> **Dataset excerpts**:
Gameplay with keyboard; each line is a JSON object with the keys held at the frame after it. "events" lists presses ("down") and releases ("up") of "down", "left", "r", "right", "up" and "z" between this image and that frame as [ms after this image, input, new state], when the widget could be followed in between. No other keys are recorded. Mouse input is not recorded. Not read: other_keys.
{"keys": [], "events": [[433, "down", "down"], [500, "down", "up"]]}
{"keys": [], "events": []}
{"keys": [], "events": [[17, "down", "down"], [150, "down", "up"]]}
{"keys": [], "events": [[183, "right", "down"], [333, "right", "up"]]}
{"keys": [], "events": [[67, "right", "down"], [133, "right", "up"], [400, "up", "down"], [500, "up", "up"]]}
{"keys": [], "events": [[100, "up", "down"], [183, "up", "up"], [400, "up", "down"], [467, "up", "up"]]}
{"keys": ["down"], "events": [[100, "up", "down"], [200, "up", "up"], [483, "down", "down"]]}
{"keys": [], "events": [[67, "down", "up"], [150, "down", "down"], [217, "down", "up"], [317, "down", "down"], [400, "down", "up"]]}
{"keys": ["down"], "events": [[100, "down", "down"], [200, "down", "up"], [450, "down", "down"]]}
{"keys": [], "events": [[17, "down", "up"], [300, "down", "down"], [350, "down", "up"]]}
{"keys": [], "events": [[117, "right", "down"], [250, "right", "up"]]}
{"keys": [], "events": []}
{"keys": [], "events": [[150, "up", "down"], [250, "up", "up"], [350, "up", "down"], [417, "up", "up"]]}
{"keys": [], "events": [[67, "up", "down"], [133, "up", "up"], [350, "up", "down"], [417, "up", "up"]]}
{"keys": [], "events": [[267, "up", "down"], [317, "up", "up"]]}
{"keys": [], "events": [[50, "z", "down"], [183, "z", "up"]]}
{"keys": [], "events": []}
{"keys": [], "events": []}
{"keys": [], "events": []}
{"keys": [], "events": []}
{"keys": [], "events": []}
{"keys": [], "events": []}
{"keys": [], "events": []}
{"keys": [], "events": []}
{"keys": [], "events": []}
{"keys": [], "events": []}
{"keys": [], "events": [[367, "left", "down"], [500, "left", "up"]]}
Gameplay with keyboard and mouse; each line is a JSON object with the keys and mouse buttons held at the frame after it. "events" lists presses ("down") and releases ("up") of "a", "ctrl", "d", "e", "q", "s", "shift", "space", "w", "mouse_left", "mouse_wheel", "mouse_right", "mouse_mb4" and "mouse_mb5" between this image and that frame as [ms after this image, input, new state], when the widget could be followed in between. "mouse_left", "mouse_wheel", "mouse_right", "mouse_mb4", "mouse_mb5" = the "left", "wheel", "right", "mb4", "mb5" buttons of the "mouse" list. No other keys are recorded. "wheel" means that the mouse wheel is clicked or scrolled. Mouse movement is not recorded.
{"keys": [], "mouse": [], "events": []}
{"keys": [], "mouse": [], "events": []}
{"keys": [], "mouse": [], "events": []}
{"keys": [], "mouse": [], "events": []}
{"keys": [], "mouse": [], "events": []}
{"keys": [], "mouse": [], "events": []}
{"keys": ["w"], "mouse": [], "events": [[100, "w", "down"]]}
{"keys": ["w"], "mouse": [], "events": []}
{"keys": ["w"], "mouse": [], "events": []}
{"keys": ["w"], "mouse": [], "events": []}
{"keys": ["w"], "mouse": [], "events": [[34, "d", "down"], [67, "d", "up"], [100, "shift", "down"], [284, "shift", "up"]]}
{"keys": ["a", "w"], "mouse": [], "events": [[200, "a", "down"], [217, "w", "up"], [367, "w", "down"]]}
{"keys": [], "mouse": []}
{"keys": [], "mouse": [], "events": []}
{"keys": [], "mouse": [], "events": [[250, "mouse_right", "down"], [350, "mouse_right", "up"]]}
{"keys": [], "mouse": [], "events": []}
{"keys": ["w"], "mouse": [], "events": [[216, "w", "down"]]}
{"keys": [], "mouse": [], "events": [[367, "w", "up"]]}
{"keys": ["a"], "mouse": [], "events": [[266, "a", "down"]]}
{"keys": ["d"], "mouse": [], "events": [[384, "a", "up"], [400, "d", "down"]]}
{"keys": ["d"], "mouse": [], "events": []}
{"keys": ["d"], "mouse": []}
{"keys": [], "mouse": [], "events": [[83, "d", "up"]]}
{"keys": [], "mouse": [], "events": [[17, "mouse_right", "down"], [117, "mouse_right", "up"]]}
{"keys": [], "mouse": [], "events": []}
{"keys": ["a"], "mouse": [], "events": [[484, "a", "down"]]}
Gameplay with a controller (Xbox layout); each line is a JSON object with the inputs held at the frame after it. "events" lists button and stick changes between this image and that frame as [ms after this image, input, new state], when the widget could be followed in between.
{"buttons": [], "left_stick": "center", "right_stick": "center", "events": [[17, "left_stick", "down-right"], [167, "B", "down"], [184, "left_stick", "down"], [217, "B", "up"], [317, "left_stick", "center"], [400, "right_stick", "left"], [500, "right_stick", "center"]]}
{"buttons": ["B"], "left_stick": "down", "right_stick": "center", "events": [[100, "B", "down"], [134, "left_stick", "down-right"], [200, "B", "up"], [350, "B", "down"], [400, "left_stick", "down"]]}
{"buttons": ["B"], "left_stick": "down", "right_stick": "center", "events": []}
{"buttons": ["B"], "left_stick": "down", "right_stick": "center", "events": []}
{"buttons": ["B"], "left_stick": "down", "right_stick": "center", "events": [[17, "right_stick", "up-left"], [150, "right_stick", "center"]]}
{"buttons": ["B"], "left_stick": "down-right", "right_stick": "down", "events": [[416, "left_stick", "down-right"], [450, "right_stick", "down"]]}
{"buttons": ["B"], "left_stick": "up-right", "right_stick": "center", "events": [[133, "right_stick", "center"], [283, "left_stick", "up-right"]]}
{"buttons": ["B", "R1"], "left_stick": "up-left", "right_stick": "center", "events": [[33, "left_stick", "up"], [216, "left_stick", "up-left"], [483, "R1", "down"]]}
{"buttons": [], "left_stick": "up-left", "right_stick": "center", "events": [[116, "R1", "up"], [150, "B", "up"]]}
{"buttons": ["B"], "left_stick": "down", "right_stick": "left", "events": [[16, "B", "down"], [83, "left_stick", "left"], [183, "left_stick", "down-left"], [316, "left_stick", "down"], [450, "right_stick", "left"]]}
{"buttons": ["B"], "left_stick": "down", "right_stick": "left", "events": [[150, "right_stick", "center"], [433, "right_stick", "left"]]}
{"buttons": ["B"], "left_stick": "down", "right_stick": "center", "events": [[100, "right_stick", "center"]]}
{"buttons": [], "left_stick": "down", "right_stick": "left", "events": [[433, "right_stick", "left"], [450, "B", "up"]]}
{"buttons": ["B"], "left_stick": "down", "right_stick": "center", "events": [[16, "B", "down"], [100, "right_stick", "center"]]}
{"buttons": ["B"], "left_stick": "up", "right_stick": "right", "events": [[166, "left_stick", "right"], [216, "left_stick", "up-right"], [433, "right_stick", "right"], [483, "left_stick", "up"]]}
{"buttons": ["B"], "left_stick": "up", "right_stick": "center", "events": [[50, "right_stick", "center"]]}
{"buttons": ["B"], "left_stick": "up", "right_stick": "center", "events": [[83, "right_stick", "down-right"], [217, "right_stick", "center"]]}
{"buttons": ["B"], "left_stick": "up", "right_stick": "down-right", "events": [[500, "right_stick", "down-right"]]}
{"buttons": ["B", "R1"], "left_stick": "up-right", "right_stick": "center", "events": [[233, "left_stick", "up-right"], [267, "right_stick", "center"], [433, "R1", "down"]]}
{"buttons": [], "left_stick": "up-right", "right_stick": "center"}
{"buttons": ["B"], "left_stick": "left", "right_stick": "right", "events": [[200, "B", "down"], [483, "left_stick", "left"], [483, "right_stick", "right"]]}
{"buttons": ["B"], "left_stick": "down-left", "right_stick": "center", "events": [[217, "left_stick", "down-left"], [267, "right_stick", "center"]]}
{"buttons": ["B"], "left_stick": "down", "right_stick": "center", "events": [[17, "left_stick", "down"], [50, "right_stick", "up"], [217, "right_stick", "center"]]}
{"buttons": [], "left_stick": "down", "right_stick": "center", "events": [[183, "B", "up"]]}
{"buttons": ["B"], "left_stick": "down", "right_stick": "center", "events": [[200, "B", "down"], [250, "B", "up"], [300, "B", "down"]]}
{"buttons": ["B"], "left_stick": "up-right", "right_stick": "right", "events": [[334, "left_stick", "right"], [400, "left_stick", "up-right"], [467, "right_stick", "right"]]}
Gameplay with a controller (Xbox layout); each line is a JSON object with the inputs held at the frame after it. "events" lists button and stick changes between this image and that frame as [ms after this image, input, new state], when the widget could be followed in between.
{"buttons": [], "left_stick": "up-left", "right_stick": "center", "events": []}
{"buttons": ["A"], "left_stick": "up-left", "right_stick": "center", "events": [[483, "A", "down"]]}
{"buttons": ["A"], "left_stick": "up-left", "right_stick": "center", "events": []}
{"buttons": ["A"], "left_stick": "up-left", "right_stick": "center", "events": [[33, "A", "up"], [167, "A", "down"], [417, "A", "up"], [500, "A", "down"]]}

> **Task brief**: Find the lines in the entries above where "when" occurs, and copy each of them.

> **Your solution**:
Gameplay with keyboard; each line is a JSON object with the keys held at the frame after it. "events" lists presses ("down") and releases ("up") of "down", "left", "r", "right", "up" and "z" between this image and that frame as [ms after this image, input, new state], when the widget could be followed in between. No other keys are recorded. Mouse input is not recorded. Not read: other_keys.
Gameplay with keyboard and mouse; each line is a JSON object with the keys and mouse buttons held at the frame after it. "events" lists presses ("down") and releases ("up") of "a", "ctrl", "d", "e", "q", "s", "shift", "space", "w", "mouse_left", "mouse_wheel", "mouse_right", "mouse_mb4" and "mouse_mb5" between this image and that frame as [ms after this image, input, new state], when the widget could be followed in between. "mouse_left", "mouse_wheel", "mouse_right", "mouse_mb4", "mouse_mb5" = the "left", "wheel", "right", "mb4", "mb5" buttons of the "mouse" list. No other keys are recorded. "wheel" means that the mouse wheel is clicked or scrolled. Mouse movement is not recorded.
Gameplay with a controller (Xbox layout); each line is a JSON object with the inputs held at the frame after it. "events" lists button and stick changes between this image and that frame as [ms after this image, input, new state], when the widget could be followed in between.
Gameplay with a controller (Xbox layout); each line is a JSON object with the inputs held at the frame after it. "events" lists button and stick changes between this image and that frame as [ms after this image, input, new state], when the widget could be followed in between.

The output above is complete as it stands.